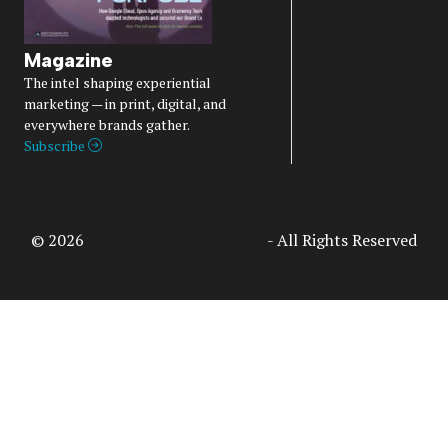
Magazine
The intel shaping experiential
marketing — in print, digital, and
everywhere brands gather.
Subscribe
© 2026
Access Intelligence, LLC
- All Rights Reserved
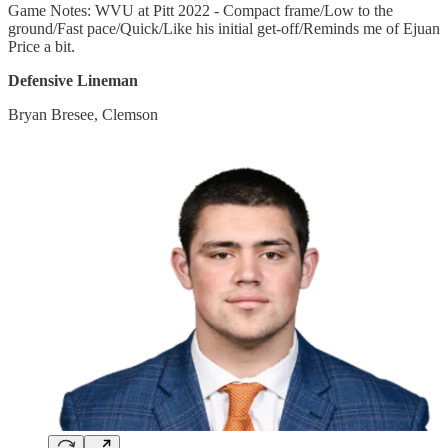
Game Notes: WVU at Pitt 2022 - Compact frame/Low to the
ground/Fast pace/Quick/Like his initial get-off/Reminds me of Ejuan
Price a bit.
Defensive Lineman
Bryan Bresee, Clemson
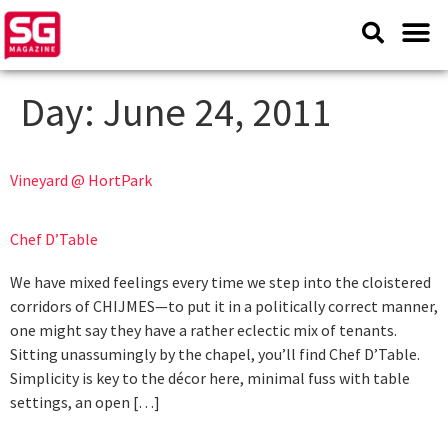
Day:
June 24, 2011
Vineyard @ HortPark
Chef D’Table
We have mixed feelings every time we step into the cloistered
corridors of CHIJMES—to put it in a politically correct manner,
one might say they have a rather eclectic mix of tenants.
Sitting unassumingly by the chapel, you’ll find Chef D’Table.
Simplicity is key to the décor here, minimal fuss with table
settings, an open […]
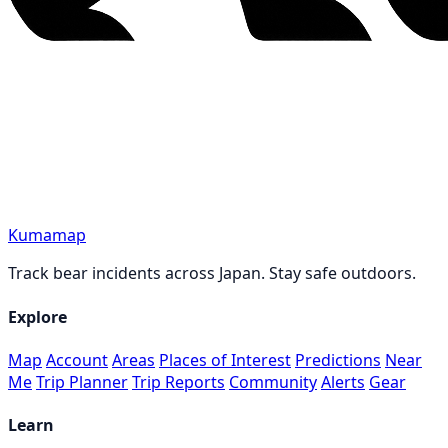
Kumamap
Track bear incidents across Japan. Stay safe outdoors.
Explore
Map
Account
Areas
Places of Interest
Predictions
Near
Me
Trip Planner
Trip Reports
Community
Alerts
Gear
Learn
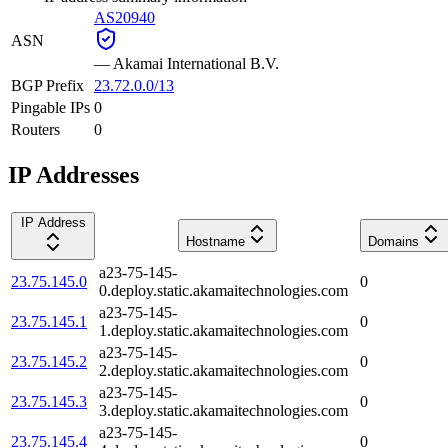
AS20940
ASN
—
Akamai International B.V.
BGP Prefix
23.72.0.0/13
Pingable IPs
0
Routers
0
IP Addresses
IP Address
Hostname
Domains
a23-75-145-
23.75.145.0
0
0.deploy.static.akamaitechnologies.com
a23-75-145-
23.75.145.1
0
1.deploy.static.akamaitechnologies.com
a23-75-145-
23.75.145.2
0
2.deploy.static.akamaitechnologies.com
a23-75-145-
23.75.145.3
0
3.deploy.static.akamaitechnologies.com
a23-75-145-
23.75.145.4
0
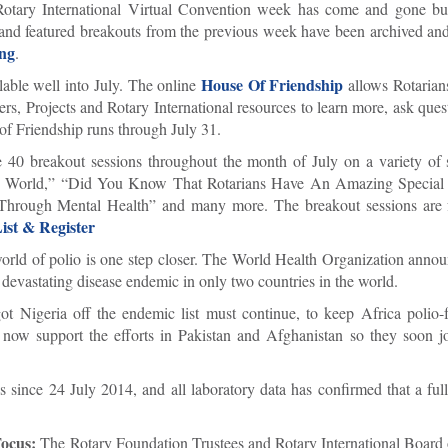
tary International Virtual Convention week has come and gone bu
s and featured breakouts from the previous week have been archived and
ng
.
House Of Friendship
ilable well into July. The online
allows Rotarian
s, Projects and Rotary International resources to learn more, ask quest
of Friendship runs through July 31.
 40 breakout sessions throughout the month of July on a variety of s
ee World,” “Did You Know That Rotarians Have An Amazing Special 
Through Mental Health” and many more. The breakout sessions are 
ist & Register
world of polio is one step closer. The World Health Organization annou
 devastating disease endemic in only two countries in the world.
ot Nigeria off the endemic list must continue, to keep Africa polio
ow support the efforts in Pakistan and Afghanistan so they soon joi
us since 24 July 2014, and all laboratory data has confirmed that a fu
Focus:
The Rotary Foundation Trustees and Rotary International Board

........

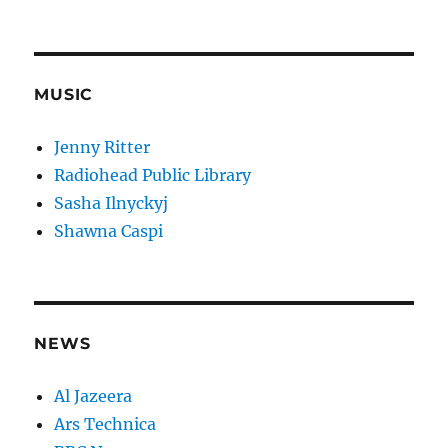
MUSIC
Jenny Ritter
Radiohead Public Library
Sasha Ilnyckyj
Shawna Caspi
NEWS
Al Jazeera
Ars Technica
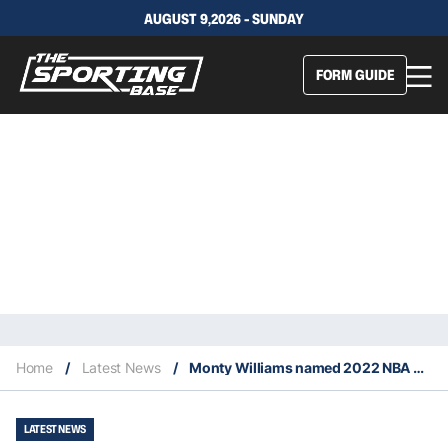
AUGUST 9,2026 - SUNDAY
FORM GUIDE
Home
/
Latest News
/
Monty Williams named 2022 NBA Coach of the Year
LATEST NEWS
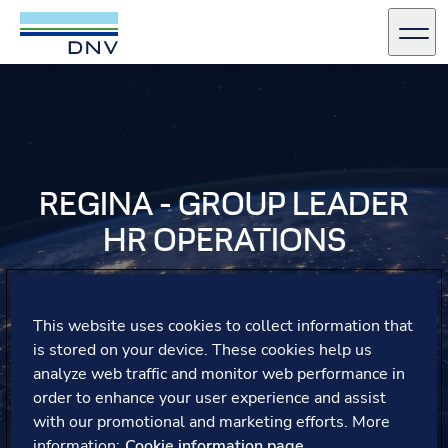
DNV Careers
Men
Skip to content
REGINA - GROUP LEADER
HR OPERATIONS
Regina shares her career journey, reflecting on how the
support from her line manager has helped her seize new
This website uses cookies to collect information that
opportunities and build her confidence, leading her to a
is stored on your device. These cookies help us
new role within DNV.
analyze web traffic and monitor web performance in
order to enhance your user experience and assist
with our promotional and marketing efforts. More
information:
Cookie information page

........

### WRITTEN TASK:
Reproduce everything in the material from the line that contains "tary International Virtual" down to the line that contains "The Rotary Foundation", including both of those lines.

### FINISHED TASK:
tary International Virtual Convention week has come and gone bu
s and featured breakouts from the previous week have been archived and
ng
.
House Of Friendship
ilable well into July. The online
allows Rotarian
s, Projects and Rotary International resources to learn more, ask quest
of Friendship runs through July 31.
 40 breakout sessions throughout the month of July on a variety of s
ee World,” “Did You Know That Rotarians Have An Amazing Special 
Through Mental Health” and many more. The breakout sessions are 
ist & Register
world of polio is one step closer. The World Health Organization annou
 devastating disease endemic in only two countries in the world.
ot Nigeria off the endemic list must continue, to keep Africa polio
ow support the efforts in Pakistan and Afghanistan so they soon joi
us since 24 July 2014, and all laboratory data has confirmed that a fu
Focus:
The Rotary Foundation Trustees and Rotary International Board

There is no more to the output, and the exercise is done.